→ **PROBLEM**
Within the entries below, the lines from the one with "kap az erőforrásokhoz" through the one with "megfelelően, míg a" are to be set down exactly, both ends kept.

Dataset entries
__________

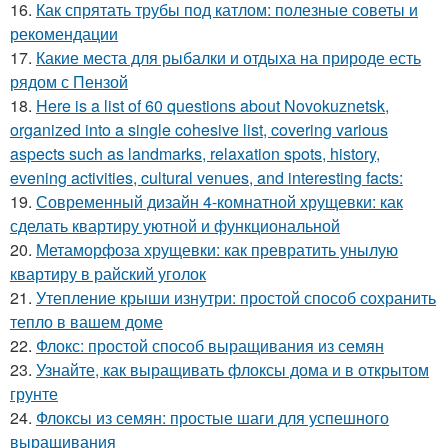
16.
Как спрятать трубы под катлом: полезные советы и
рекомендации
17.
Какие места для рыбалки и отдыха на природе есть
рядом с Пензой
18.
Here is a list of 60 questions about Novokuznetsk,
organized into a single cohesive list, covering various
aspects such as landmarks, relaxation spots, history,
evening activities, cultural venues, and interesting facts:
19.
Современный дизайн 4-комнатной хрущевки: как
сделать квартиру уютной и функциональной
20.
Метаморфоза хрущевки: как превратить унылую
квартиру в райский уголок
21.
Утепление крыши изнутри: простой способ сохранить
тепло в вашем доме
22.
Флокс: простой способ выращивания из семян
23.
Узнайте, как выращивать флоксы дома и в открытом
грунте
24.
Флоксы из семян: простые шаги для успешного
выращивания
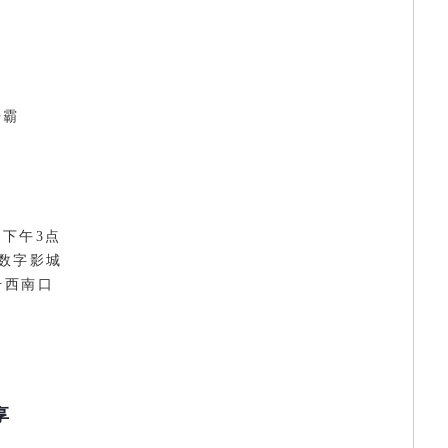
争霸
 下午3点
尚数字影城
号西南口
享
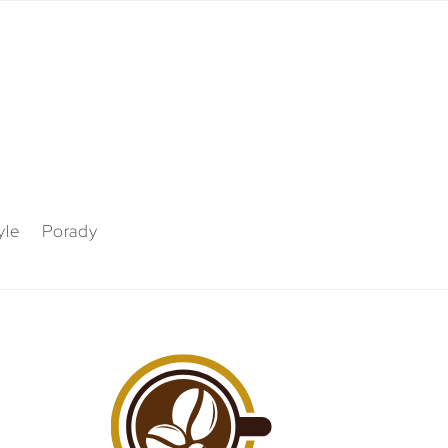
yle
Porady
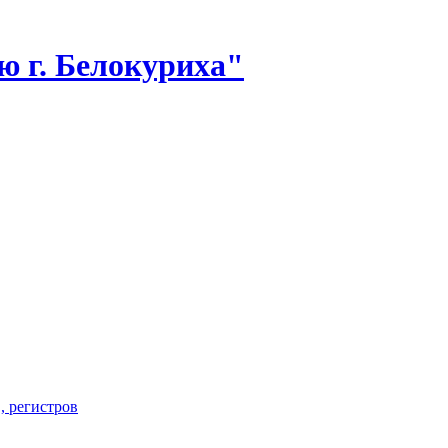
 г. Белокуриха"
, регистров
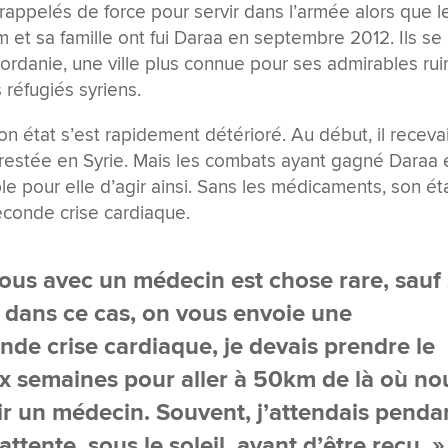
rappelés de force pour servir dans l’armée alors que l
 et sa famille ont fui Daraa en septembre 2012. Ils se
Jordanie, une ville plus connue pour ses admirables ru
 réfugiés syriens.
on état s’est rapidement détérioré. Au début, il receva
t restée en Syrie. Mais les combats ayant gagné Daraa 
ible pour elle d’agir ainsi. Sans les médicaments, son ét
econde crise cardiaque.
ous avec un médecin est chose rare, sauf s
s dans ce cas, on vous envoie une
de crise cardiaque, je devais prendre le
ux semaines pour aller à 50km de là où no
ir un médecin. Souvent, j’attendais penda
attente, sous le soleil, avant d’être reçu. »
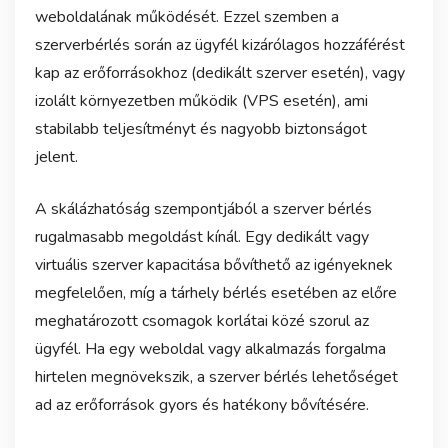
weboldalának működését. Ezzel szemben a
szerverbérlés során az ügyfél kizárólagos hozzáférést
kap az erőforrásokhoz (dedikált szerver esetén), vagy
izolált környezetben működik (VPS esetén), ami
stabilabb teljesítményt és nagyobb biztonságot
jelent.
A skálázhatóság szempontjából a szerver bérlés
rugalmasabb megoldást kínál. Egy dedikált vagy
virtuális szerver kapacitása bővíthető az igényeknek
megfelelően, míg a tárhely bérlés esetében az előre
meghatározott csomagok korlátai közé szorul az
ügyfél. Ha egy weboldal vagy alkalmazás forgalma
hirtelen megnövekszik, a szerver bérlés lehetőséget
ad az erőforrások gyors és hatékony bővítésére.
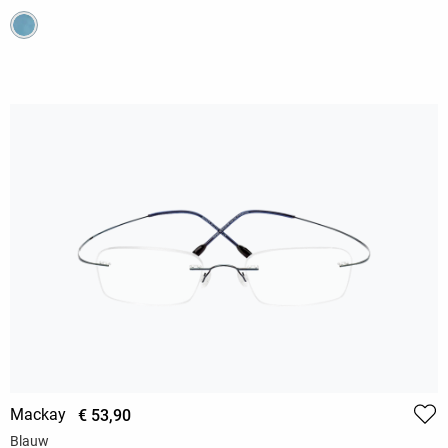
Mackay
€ 53,90
Blauw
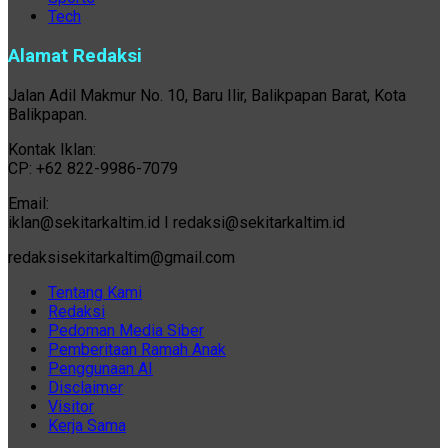
Tech
Alamat Redaksi
Jalan Adil Makmur No. 10, Baru Ilir, Balikpapan Barat, Kota
Balikpapan.
Kontak Iklan:
CP: +62 822-9986-7079
Email:
iklan@sekitarkaltim.id I redaksi@sekitarkaltim.id
redaksisekitarkaltim@gmail.com
Tentang Kami
Redaksi
Pedoman Media Siber
Pemberitaan Ramah Anak
Penggunaan AI
Disclaimer
Visitor
Kerja Sama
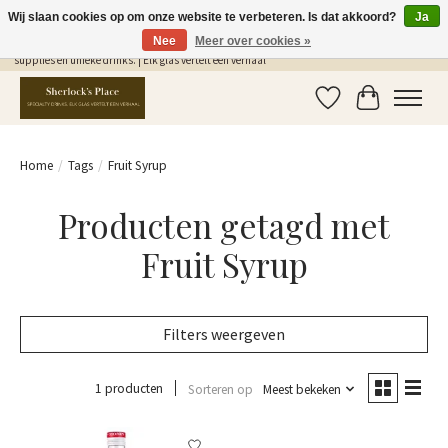
Wij slaan cookies op om onze website te verbeteren. Is dat akkoord?
Ja
Nee
Meer over cookies »
Gratis Verzending in NL vanaf €75,- | Sherlocks Place: dé plek voor MONIN siropen, bar
supplies en unieke drinks. | Elk glas vertelt een verhaal
Verlanglijst
Winkelwag
Home
/
Tags
/
Fruit Syrup
Producten getagd met
Fruit Syrup
Filters weergeven
1 producten
Sorteren op
Meest bekeken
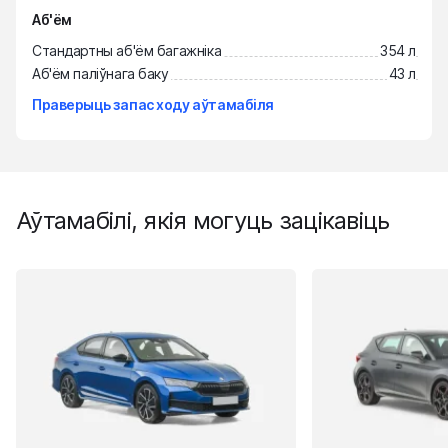
Аб'ём
Стандартны аб'ём багажніка
354 л
Аб'ём паліўнага баку
43 л
Праверыць запас ходу аўтамабіля
Аўтамабілі, якія могуць зацікавіць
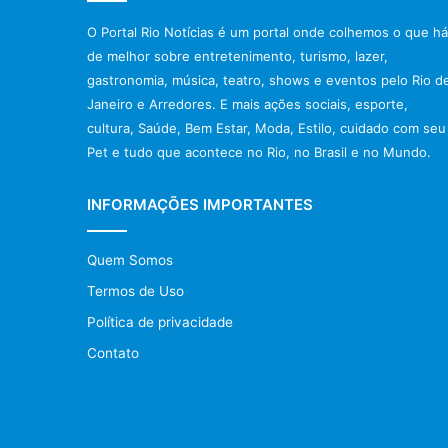
O Portal Rio Notícias é um portal onde colhemos o que há
de melhor sobre entretenimento, turismo, lazer,
gastronomia, música, teatro, shows e eventos pelo Rio d
Janeiro e Arredores. E mais ações sociais, esporte,
cultura, Saúde, Bem Estar, Moda, Estilo, cuidado com seu
Pet e tudo que acontece no Rio, no Brasil e no Mundo.
INFORMAÇÕES IMPORTANTES
Quem Somos
Termos de Uso
Política de privacidade
Contato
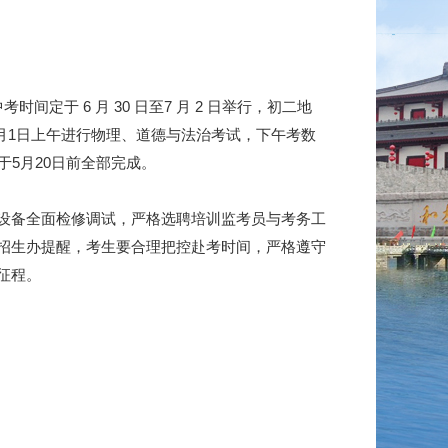
定于 6 月 30 日至7 月 2 日举行，初二地
；7月1日上午进行物理、道德与法治考试，下午考数
5月20日前全部完成。
设备全面检修调试，严格选聘培训监考员与考务工
招生办提醒，考生要合理把控赴考时间，严格遵守
征程。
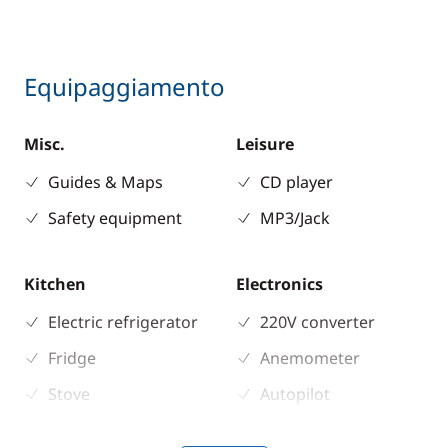
Equipaggiamento
Misc.
Leisure
Guides & Maps
CD player
Safety equipment
MP3/Jack
Kitchen
Electronics
Electric refrigerator
220V converter
Fridge
Anemometer
Stove
Autopilot
Chart plotter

__________

→ **REPLY TO THE TASK**
kap az erőforrásokhoz (dedikált szerver esetén), vagy
izolált környezetben működik (VPS esetén), ami
stabilabb teljesítményt és nagyobb biztonságot
jelent.
A skálázhatóság szempontjából a szerver bérlés
rugalmasabb megoldást kínál. Egy dedikált vagy
virtuális szerver kapacitása bővíthető az igényeknek
megfelelően, míg a tárhely bérlés esetében az előre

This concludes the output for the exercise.